Named joint coordinates:
========

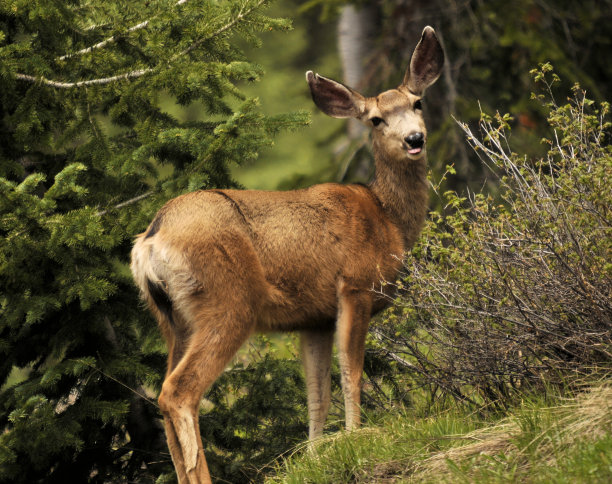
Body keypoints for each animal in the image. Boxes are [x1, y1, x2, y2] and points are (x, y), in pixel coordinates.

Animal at [130, 26, 444, 484]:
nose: (414, 139)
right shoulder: (355, 286)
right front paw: (356, 439)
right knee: (177, 393)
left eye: (417, 104)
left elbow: (317, 394)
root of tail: (151, 240)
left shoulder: (313, 319)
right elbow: (351, 374)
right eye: (375, 119)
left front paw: (315, 456)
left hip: (171, 319)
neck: (388, 219)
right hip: (229, 301)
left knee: (161, 399)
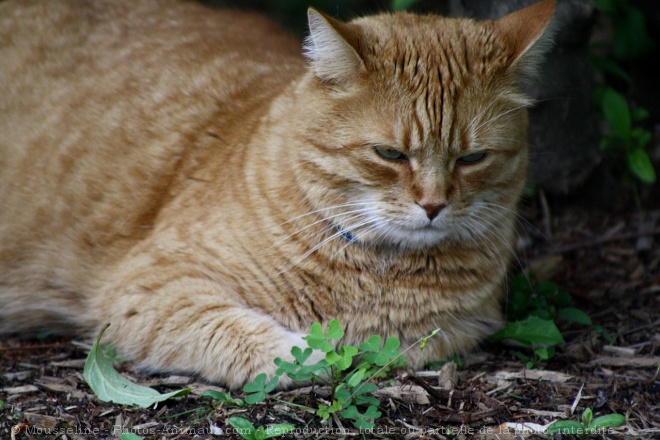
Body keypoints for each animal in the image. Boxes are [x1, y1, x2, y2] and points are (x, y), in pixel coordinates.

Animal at [0, 0, 556, 388]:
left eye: (473, 158)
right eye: (389, 154)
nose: (434, 204)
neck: (377, 273)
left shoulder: (452, 329)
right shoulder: (147, 287)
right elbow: (241, 334)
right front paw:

========

- **Work request**
Leaving out the pictures, print every record exactly as written.

- **Answer to this problem**
Body keypoints for each animal in the image. Boxes are [x1, y1, x2, y2] and points are (x, y), in pixel coordinates.

Animal at [130, 26, 444, 484]:
nose: (414, 139)
right shoulder: (355, 286)
right front paw: (356, 439)
right knee: (177, 393)
left eye: (417, 104)
left elbow: (317, 394)
root of tail: (151, 240)
left shoulder: (313, 319)
right elbow: (351, 374)
right eye: (375, 119)
left front paw: (315, 456)
left hip: (171, 319)
neck: (388, 219)
right hip: (229, 301)
left knee: (161, 399)
Body keypoints for each animal in the image. Boxes are [x1, y1, x2, y2] and points are (x, y), in pixel coordinates.

Animal at [0, 0, 556, 388]:
left eye: (473, 158)
right eye: (389, 154)
nose: (434, 204)
neck: (377, 273)
left shoulder: (452, 329)
right shoulder: (147, 287)
right elbow: (241, 334)
right front paw:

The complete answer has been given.